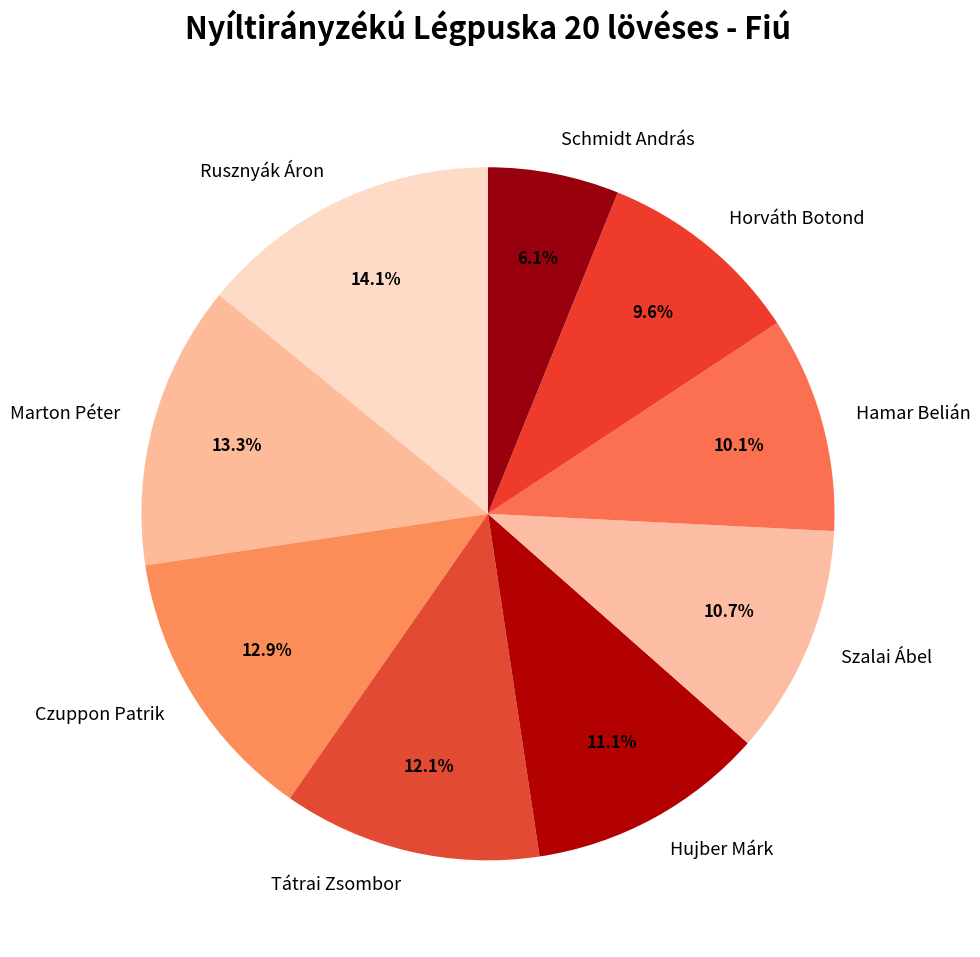

What is the ratio of the value at Czuppon Patrik to the value at Hujber Márk?

1.2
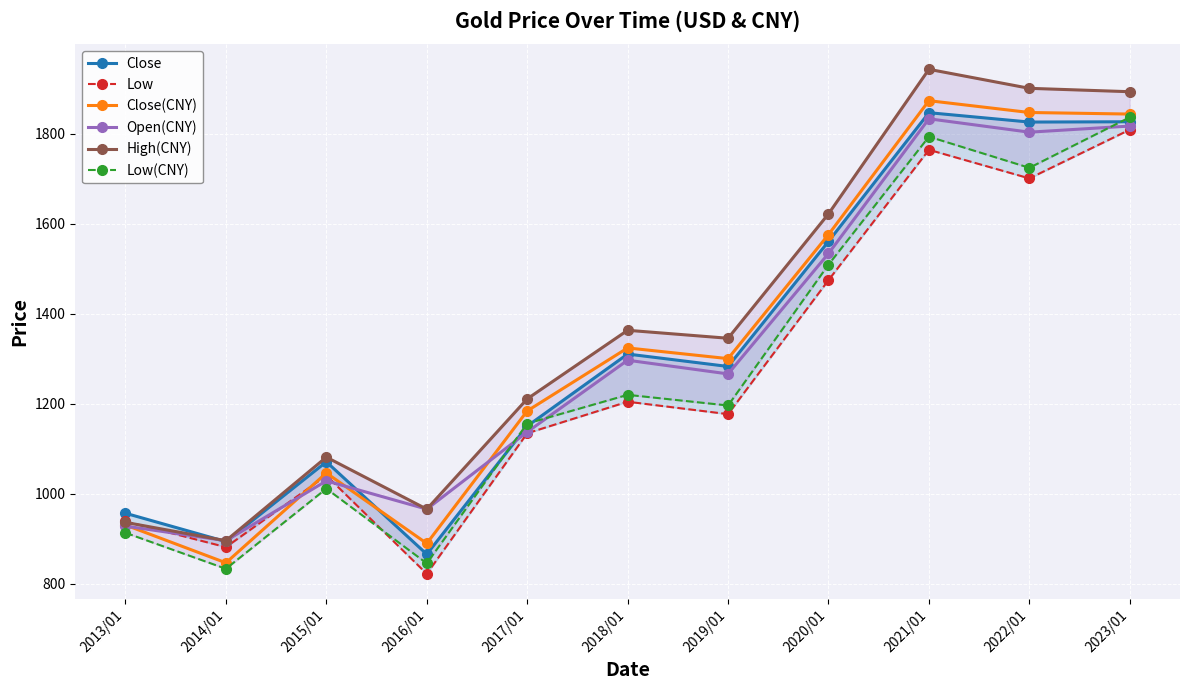

What is the label of the 5th point from the right?

2019/01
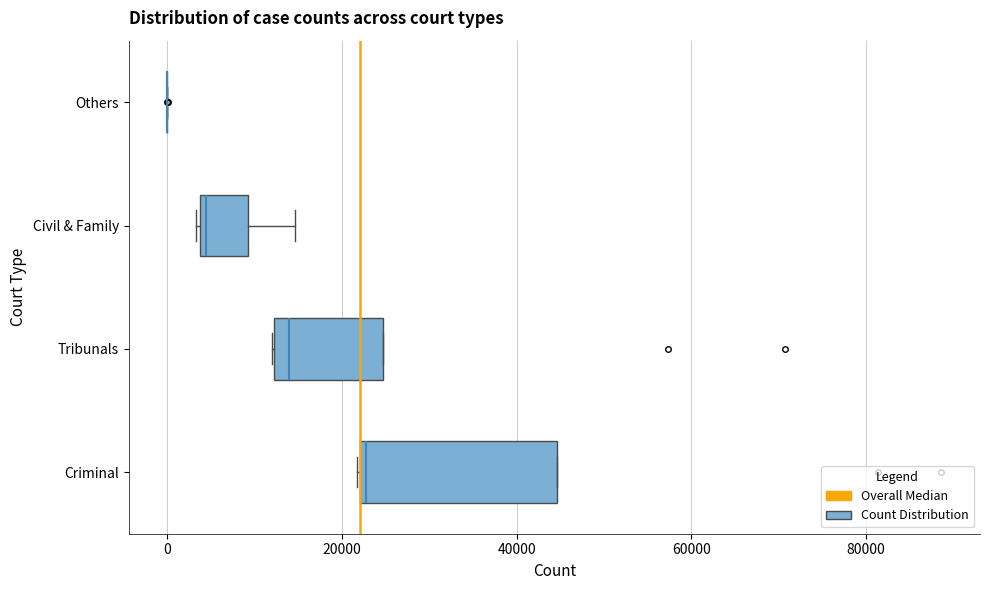

Reading bottom to top, transcribe this box plot: for each box, give where its median line is, the range the box spans, and where its two whiskers end, as read against the x-axis. The values are not printed on the chart, so give them approximately, as read against the axis.

Criminal: median 22000 (just right of the box's left edge), box 22000 to 44000, whiskers 22000 to 44000
Tribunals: median 14000, box 12000 to 24000, whiskers 12000 to 24000
Civil & Family: median 4000 (just right of the box's left edge), box 4000 to 10000, whiskers 4000 to 14000
Others: box collapsed to a line at 0, whiskers 0 to 0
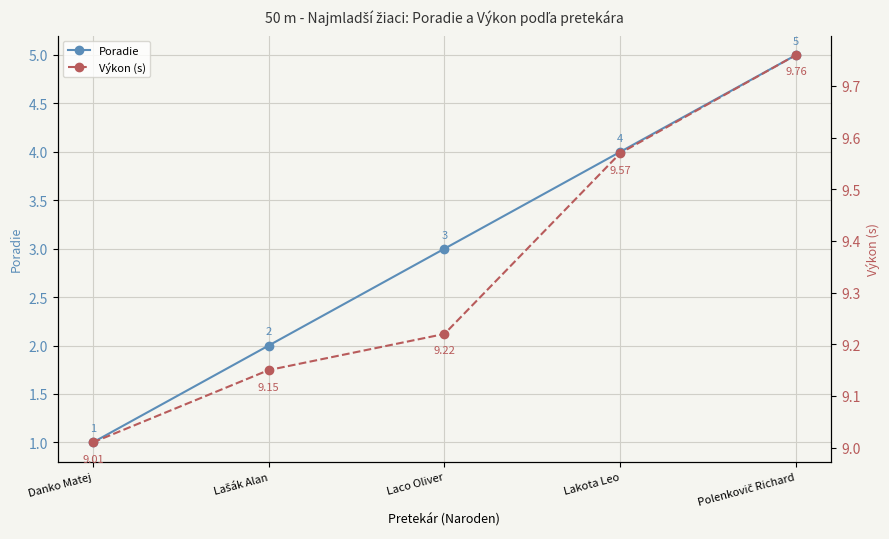

Rank the series at Lakota Leo from highest to lowest value.

Výkon (s), Poradie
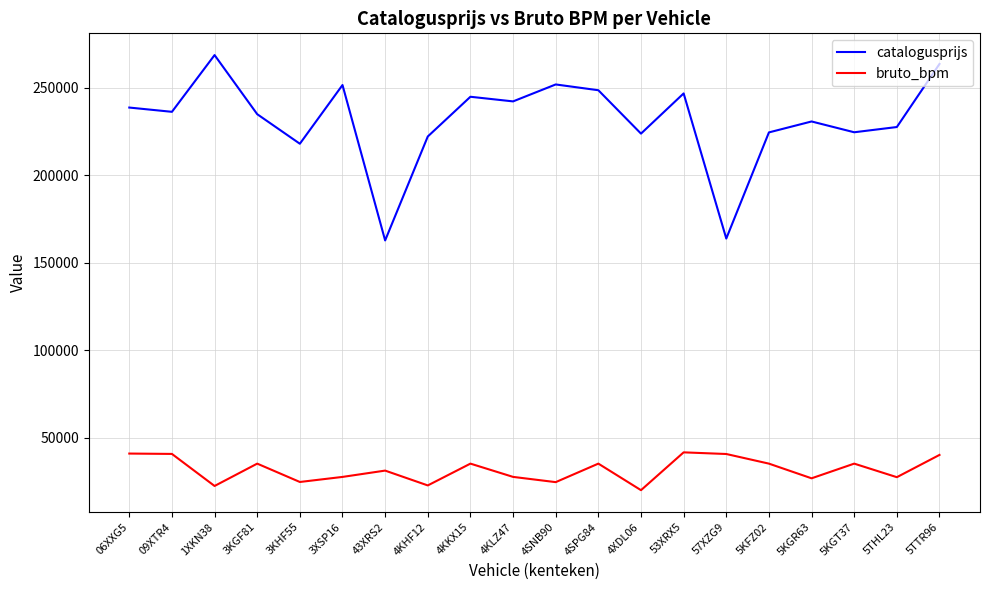

True or false: bruto_bpm and catalogusprijs intersect in this chart.

False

What is required =
Copy out all the lines above word for word, leaving out the pictures.

Finished task =
What is the ratio of the value at Czuppon Patrik to the value at Hujber Márk?

1.2

What is the label of the 5th point from the right?

2019/01

Reading bottom to top, transcribe this box plot: for each box, give where its median line is, the range the box spans, and where its two whiskers end, as read against the x-axis. The values are not printed on the chart, so give them approximately, as read against the axis.

Criminal: median 22000 (just right of the box's left edge), box 22000 to 44000, whiskers 22000 to 44000
Tribunals: median 14000, box 12000 to 24000, whiskers 12000 to 24000
Civil & Family: median 4000 (just right of the box's left edge), box 4000 to 10000, whiskers 4000 to 14000
Others: box collapsed to a line at 0, whiskers 0 to 0

Rank the series at Lakota Leo from highest to lowest value.

Výkon (s), Poradie

True or false: bruto_bpm and catalogusprijs intersect in this chart.

False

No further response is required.